## TASK REQUIREMENTS
Rewrite the records from the start through the line containing "juillet 2022", putting "打开应用" wherever "打开APP" stands and leaving everything else unchanged. Return only that stretch.

··· THE DATA ···

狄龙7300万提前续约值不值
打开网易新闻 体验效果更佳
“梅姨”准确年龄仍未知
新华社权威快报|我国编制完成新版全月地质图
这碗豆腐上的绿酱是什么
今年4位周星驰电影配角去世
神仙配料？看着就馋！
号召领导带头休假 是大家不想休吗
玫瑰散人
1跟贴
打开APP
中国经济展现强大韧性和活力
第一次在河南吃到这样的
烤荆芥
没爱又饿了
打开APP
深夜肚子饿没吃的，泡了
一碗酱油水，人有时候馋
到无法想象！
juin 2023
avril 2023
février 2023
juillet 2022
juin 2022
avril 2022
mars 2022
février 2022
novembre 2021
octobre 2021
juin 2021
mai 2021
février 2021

···

## RESULT OF THE EXERCISE
狄龙7300万提前续约值不值
打开网易新闻 体验效果更佳
“梅姨”准确年龄仍未知
新华社权威快报|我国编制完成新版全月地质图
这碗豆腐上的绿酱是什么
今年4位周星驰电影配角去世
神仙配料？看着就馋！
号召领导带头休假 是大家不想休吗
玫瑰散人
1跟贴
打开应用
中国经济展现强大韧性和活力
第一次在河南吃到这样的
烤荆芥
没爱又饿了
打开应用
深夜肚子饿没吃的，泡了
一碗酱油水，人有时候馋
到无法想象！
juin 2023
avril 2023
février 2023
juillet 2022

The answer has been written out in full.